What many fans seem to forget, though, is that Eunhyuk and Donghae are real people who are entitled to define their own relationship for themselves. To put it bluntly, I think it’s kind of horrible that Eunhyuk and Donghae can’t have a normal friendship without awkwardly knowing that thousands of fans throughout the globe think that they’re screwing each other every night. Considering the hectic and chaotic celebrity environment in which they work and live, K-pop stars already have a hard enough time forming healthy relationships with other people. The mere existence of shipping culture only serves to further distort these relationships. And it certainly doesn’t help that fans take some sort of sick pleasure in shoving their preferred OTPs in the faces of their idols, regardless of the appropriateness of the situation. (YunJae fans post-DBSK breakup, anyone?)
The reason why I’m coming down so hard on shipping culture is because it’s a lot more harmful than what most fans seem to think. Imagine if your friends were constantly and unrelentingly pushing you to go out with one of your other friends, even though you have absolutely no feelings for that friend. Imagine if the friends of the friend in question were doing the same thing. What would become of the relationship between the two of you? Granted, there’s a slim chance that this pressure might help the two of you realize that you are actually soulmates and you end up getting married and living happily ever after together. But more oftentimes than not, the pressure from these friends will effectively ruin your relationship. Multiply those “friends” by a million and throw in the romantically skewed nature of the entertainment industry, and you’ve got shipping culture defined to a T. I’m not one to speak on behalf of every K-pop artist who’s ever been “shipped,” but there’s got to be some harm done when a friendship between two people is being forcibly manipulated and skewed by magnanimous outside forces for the sake of fulfilling a fan’s fantasy.
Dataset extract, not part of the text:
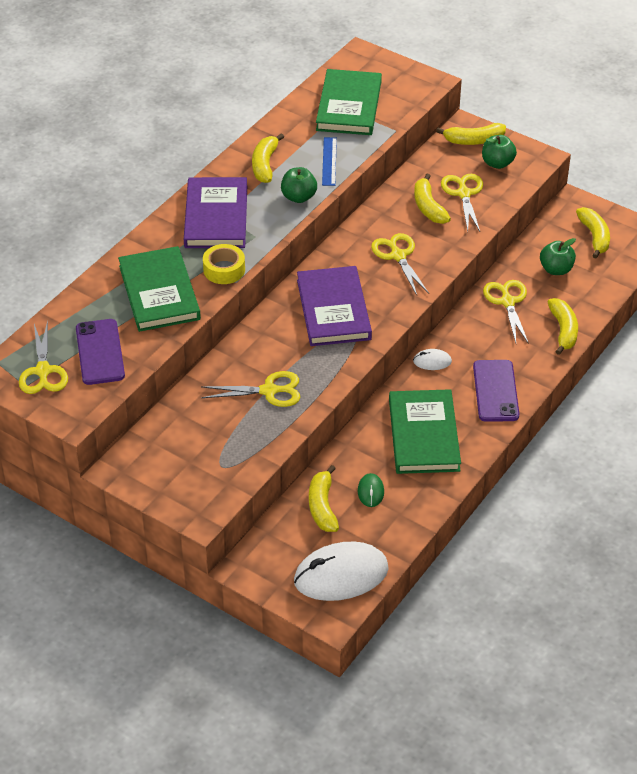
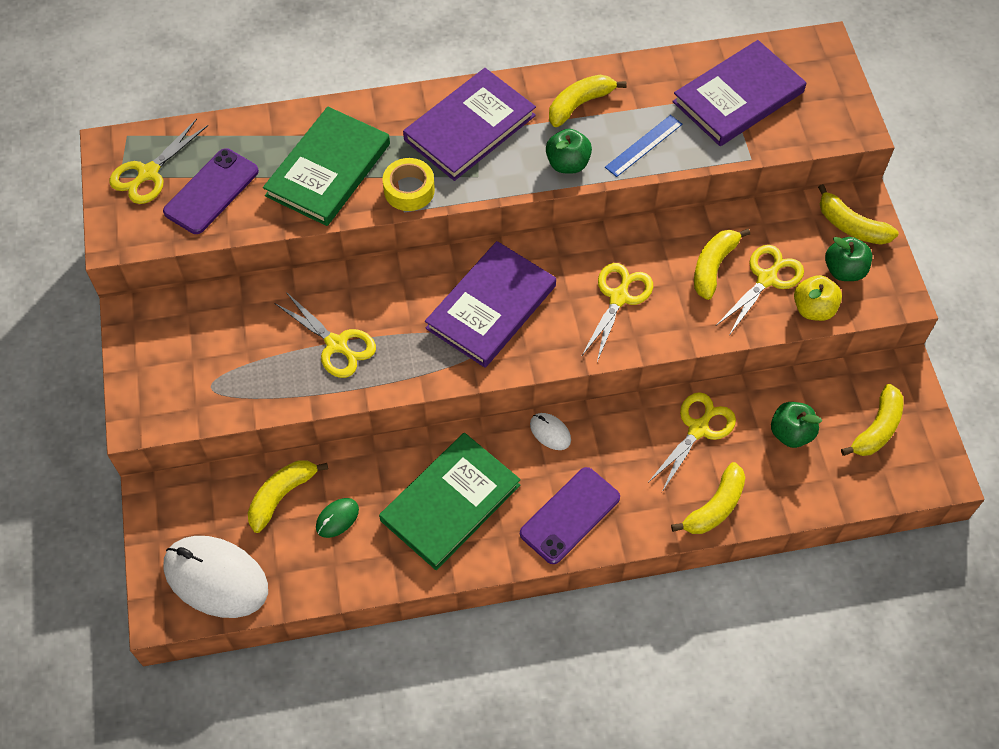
camera: 45 degrees right, 15 degrees up
(349, 106) = (738, 97): green book -> purple book
(505, 191) = (813, 309): none -> yellow apple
Granted, the institution of shipping forms the base of K-pop fanfic culture, which has produced many beautiful works of writing and serves as a creative outlet for many fans. But it comes at a hidden price. Ultimately, shipping becomes a selfish and self-indulgent activity when real people with real feelings are the ones being manipulated for the sake of entertainment and fantasy. Shipping culture in K-pop has become so mainstream that it’s actually become a sellable commodity — the All About DBSK DVD sets have an entire disk dedicated to the various pairings within DBSK — and that’s an indication that things have already gotten way too far. Of course, shipping isn’t necessarily the worst thing that’s ever happened to K-pop, and it could be argued that “shipping” is merely another form of objectification inflicted upon K-pop idols. But the fact that very little seem to realize its potentially damaging effects makes it an extremely dangerous phenomenon in it of itself.